O memorando de entendimento, considerado “histórico” por Adis Abeba, permite à Etiópia acesso a uma base militar e ao mar Vermelho através do porto de Berbera, situado no Norte da região, que em 1991 declarou unilateralmente a sua independência – segundo a DP World, uma multinacional com sede nos Emirados Árabes Unidos que gere Berbera, Adis Abeba teve uma opção para adquirir uma participação de 19% deste porto desde 2018, no entanto, como lembra a BBC, o negócio acabou por cair por terra em 2022 porque o Governo etíope "não cumpriu as condições necessárias para adquirir a participação antes do fim do prazo".

O primeiro-ministro etíope, Abiy Ahmed, celebrou um avanço que “abrirá caminho à realização da aspiração da Etiópia de garantir o seu acesso ao mar e diversificar o seu acesso aos portos marítimos”, ao mesmo tempo que “reforça as suas parcerias de segurança, económicas e políticas”.

Segundo escreveu na rede X Redwan Hussein, conselheiro de Segurança Nacional de Abiy Ahmed, a Etiópia passará a ter acesso a uma base militar alugada no mar Vermelho, “um passo na direcção certa para esta e para as próximas gerações”.

Assinado na segunda-feira entre Abiy ​Ahmed e Muse Bihi Abdi, Presidente da Somalilândia, este pacto é conhecido meses depois de o líder etíope ter afirmado que o seu país deveria “consolidar” o acesso ao mar.

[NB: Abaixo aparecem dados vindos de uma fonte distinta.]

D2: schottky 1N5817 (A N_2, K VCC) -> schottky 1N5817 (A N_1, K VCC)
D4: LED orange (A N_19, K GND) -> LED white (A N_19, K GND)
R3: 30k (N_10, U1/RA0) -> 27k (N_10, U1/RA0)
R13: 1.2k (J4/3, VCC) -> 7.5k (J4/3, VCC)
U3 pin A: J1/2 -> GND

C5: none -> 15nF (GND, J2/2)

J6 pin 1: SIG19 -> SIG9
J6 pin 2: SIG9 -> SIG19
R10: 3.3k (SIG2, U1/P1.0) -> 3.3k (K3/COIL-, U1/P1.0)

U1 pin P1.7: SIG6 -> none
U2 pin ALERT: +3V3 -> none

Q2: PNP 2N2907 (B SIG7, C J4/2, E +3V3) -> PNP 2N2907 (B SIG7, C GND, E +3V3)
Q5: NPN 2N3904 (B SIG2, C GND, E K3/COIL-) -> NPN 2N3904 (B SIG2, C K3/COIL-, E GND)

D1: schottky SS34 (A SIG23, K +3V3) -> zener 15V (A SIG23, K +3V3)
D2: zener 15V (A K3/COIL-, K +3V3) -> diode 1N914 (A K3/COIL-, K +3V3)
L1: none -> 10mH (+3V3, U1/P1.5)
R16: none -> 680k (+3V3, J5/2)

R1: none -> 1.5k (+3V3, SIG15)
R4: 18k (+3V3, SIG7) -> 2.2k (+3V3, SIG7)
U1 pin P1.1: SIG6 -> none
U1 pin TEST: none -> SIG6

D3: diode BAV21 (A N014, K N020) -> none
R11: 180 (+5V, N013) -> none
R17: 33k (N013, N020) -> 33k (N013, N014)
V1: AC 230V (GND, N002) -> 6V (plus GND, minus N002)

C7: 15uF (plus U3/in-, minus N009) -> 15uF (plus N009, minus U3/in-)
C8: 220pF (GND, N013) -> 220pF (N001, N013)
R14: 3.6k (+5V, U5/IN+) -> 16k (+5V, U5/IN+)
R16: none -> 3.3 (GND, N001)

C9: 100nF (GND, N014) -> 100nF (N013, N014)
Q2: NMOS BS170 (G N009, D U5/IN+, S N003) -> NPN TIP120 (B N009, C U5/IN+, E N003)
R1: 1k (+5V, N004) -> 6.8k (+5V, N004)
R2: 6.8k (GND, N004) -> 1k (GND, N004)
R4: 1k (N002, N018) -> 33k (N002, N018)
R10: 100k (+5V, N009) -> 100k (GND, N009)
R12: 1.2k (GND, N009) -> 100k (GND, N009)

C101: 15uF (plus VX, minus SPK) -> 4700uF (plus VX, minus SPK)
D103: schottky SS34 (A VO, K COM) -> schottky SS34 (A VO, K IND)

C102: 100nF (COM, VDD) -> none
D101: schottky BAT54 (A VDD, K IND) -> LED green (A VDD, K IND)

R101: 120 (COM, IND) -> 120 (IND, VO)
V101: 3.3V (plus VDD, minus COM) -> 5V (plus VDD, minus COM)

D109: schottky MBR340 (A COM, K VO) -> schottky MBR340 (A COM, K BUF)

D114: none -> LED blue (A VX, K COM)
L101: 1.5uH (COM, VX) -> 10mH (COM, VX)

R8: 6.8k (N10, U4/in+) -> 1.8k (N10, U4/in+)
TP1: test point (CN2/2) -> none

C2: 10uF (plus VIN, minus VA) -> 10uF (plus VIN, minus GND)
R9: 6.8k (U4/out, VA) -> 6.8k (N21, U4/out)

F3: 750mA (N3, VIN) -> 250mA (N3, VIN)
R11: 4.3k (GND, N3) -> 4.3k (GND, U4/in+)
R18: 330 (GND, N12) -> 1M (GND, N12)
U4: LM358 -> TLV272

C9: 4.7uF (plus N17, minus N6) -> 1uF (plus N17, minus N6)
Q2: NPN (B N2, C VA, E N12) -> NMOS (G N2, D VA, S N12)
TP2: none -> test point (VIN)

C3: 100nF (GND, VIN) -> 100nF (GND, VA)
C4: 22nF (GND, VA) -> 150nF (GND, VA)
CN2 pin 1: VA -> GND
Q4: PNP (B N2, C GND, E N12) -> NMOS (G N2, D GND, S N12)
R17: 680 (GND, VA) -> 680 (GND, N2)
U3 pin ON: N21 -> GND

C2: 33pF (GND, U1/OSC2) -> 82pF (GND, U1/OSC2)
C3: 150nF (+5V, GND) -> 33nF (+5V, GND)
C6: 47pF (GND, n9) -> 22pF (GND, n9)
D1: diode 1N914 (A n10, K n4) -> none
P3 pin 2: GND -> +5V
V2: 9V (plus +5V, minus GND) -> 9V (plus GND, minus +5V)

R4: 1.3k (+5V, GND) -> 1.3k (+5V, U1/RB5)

Berbera, no golfo de Áden, está à entrada do mar Vermelho e dá acesso ao Canal do Suez. E o anúncio, de surpresa, surge apenas dias depois de a Somália e a Somalilândia terem aceitado reiniciar negociações, sob mediação do Presidente do Djibouti, após anos de bloqueio e de tensões políticas.

Para o ex-Presidente somali Mohammed Abdullahi Mohamed, este desenvolvimento é uma “grande preocupação para a Somália e para toda a África”. Numa declaração ao país, o primeiro-ministro Hamza Abdi Barre pediu calma: “Quero assegurar-vos que estamos decididos a defender o nosso país e que não vamos permitir que violem nem um pedaço da nossa terra, mares e céus”, disse. “Temos de nos unir e esquecer as nossas diferenças para defender a nossa terra, a nossa integridade e soberania.”

Apesar de não ser reconhecido internacionalmente, o antigo protectorado britânico é um Estado de facto onde vários países, incluindo a Etiópia, estabeleceram missões diplomáticas e económicas. Com 4,5 milhões de pessoas, a Somalilândia tem a sua própria moeda, elege o seu Governo e emite os seus passaportes.

Em 2019, na sua busca por apoio para a causa independentista, Muse Bihi Abdi visitou a Guiné-Conacri, a convite do Presidente Alpha Condé (em resposta, Mogadíscio anunciou o corte de relações com a Guiné e declarou que a Somália passaria a controlar o seu espaço aéreo sem o apoio da Somalilândia, renegando um acordo de 2017).

Condé terá sido levado a fazer o convite por Moscovo e incentivou o líder separatista a aprofundar os laços com a Rússia, sugerindo-lhe que Vladimir Putin poderia considerar o apoio a uma Somalilândia independente em troca de uma base militar no país.